Executive Director’s Message
Written by Brent Glass in the From the Executive Director category and the Fall 1992 issue Topics in this article: African Americans, Harrisburg, Pennsylvania Historical and Museum Commission, State Museum of PennsylvaniaWhat will it take to provide leadership in public history in the 1990s? This question shaped a year-long evaluation by the Pennsylvania Historical and Museum Commission (PHMC) during which our staff examined our basic assumptions about the agency’s work and charted new directions for the future. This selfstudy, funded by the National Endowment for the Humanities (NEH), revealed several exciting opportunities to expand upon the strong foundations we have built during the past eighty years and to take advantage of the growing interest in history among new audiences throughout the Commonwealth.
Conducted by PHMC staff with the assistance of several consultants, the self-study concluded that an effective public history program depends on our capacity to engage the public in our work in meaningful ways, and our capacity to develop an interdisciplinary approach to plan and implement our programs.
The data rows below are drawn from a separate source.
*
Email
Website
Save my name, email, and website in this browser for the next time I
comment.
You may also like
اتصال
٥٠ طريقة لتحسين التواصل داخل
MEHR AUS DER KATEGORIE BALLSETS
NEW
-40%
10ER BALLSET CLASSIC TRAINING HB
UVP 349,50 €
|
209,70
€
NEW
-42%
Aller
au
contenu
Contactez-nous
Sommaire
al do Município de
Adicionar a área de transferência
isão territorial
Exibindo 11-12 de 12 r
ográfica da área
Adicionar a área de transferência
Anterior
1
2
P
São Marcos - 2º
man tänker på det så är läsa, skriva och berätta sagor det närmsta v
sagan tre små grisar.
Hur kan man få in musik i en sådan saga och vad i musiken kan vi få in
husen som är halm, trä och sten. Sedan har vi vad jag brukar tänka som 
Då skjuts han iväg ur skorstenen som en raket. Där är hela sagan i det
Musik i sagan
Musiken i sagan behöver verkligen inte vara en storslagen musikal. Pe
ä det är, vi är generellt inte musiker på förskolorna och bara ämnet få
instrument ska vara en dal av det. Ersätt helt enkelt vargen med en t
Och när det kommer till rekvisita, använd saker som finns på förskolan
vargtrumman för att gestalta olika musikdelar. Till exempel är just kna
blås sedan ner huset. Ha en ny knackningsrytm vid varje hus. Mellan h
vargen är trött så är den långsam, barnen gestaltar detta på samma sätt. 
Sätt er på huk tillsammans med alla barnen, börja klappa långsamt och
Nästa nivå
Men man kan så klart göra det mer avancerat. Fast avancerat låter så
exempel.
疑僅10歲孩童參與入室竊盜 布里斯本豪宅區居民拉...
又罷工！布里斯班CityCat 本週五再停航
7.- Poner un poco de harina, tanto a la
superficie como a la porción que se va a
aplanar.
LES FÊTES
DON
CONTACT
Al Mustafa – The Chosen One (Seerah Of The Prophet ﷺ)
I heartily support these conclusions because they reflect an operating philosophy that moves our agency forward and closer to the core concerns of government and society in general. All programs need to be evaluated according to this philosophy and resources allocated accordingly. We are now making the assumption that our process is as important as our product or service, that our programs need to be driven as much by the general concerns and values of society as they are by our professional values. Tf we are not mindful of this central conclusion, we risk moving our agency to the margins of state government and society as a whole.
The self-study report calls for a change in thinking, attitude, and orientation, rather than changes in organization. We need to reposition the Commission to address the needs of ordinary people and their history, rather than concentrate on the history of the elite. We need to reinvent the agency and emphasize that collaboration with audiences is as vital as our adherence to professional standards. Finally, we need to repackage the PHMC to develop new approaches to existing programs that take advantage of the operating philosophy called for by the self-study report.
To make the findings of the self-study more concrete, we have focused on two agency-wide programs – industrial history and African American history – and a major exhibition on the Keystone State’s social history planned for The State Museum of Pennsylvania in Harrisburg. These are not new programs, but they will now be shaped by the findings of the self-study – by the need for interdisciplinary work among our staff and closer collaboration with our diverse audiences. Our new approach to these subjects will be reflected in exhibits, tours, conferences, and public programs, as well as by Pennsylvania Heritage and various publications of the Pennsylvania Historical and Museum Commission.